[Images with keypoint coordinates]
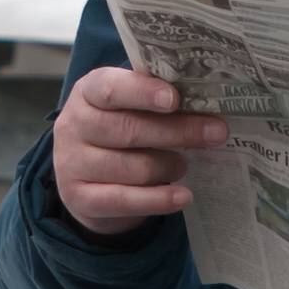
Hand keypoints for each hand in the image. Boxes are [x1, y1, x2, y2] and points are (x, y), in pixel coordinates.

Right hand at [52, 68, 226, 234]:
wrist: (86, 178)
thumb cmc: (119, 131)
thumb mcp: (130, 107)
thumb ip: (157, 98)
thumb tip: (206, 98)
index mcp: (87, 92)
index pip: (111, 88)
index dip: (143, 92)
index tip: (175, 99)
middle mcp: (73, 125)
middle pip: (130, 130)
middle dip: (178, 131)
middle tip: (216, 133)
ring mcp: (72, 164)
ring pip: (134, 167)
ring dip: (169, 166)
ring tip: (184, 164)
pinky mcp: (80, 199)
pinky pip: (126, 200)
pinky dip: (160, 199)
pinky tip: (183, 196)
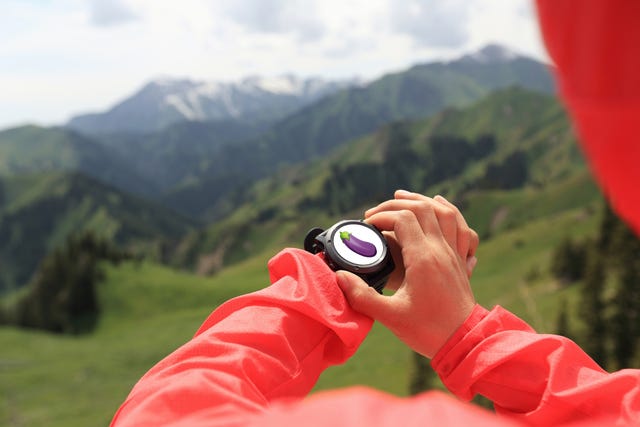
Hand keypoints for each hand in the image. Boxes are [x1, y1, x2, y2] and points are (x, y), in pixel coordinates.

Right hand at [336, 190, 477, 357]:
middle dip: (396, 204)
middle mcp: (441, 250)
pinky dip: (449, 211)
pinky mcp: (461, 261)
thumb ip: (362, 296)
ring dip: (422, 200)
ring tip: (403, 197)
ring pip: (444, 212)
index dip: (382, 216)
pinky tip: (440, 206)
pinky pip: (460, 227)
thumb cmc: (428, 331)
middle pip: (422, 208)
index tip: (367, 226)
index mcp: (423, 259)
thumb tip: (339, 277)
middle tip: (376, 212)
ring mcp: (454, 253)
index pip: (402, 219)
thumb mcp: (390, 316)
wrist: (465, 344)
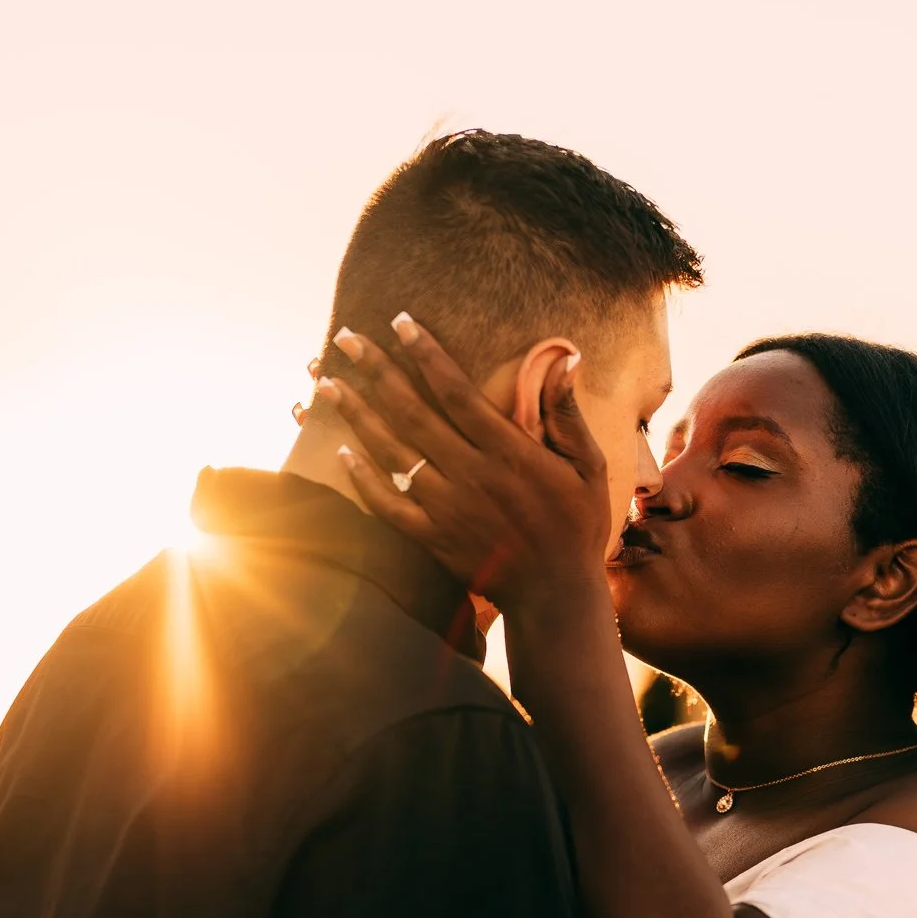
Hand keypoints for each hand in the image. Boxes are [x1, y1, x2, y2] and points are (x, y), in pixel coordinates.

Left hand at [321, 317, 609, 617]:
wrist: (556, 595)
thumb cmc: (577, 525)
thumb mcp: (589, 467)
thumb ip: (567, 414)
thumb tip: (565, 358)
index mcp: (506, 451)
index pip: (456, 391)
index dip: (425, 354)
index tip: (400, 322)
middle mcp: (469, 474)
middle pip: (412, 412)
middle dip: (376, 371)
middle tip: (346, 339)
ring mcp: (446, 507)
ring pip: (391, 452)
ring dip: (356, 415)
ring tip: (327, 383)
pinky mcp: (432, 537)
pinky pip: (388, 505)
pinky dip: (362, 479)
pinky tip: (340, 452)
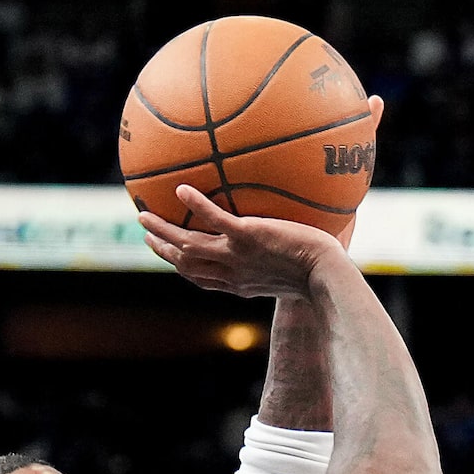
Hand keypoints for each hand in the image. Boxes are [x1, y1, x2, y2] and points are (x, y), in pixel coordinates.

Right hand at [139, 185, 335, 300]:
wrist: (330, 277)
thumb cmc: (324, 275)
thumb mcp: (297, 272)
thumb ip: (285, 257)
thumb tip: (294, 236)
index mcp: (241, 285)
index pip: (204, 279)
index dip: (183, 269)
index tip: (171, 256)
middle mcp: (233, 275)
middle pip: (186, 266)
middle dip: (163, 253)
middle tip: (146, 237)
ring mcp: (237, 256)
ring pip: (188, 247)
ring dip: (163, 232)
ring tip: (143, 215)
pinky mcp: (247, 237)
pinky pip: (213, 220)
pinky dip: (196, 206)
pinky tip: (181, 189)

### Assignment
Respond with the exact lines running from the one that contains "thumb ip: (285, 257)" through the last line of the data above, and no other lines.

### Solution to the problem
thumb ip: (285, 257)
thumb tip: (294, 236)
index mcp: (241, 285)
index pip: (204, 279)
index dip: (183, 269)
index tip: (171, 256)
middle mcp: (233, 275)
middle pip: (186, 266)
middle dip: (163, 253)
middle tip: (146, 237)
ring mcp: (237, 256)
ring pip: (188, 247)
ring dip: (163, 232)
ring tip: (143, 215)
pinky mcp: (247, 237)
pinky pip: (213, 220)
pinky dip: (196, 206)
pinky tip: (181, 189)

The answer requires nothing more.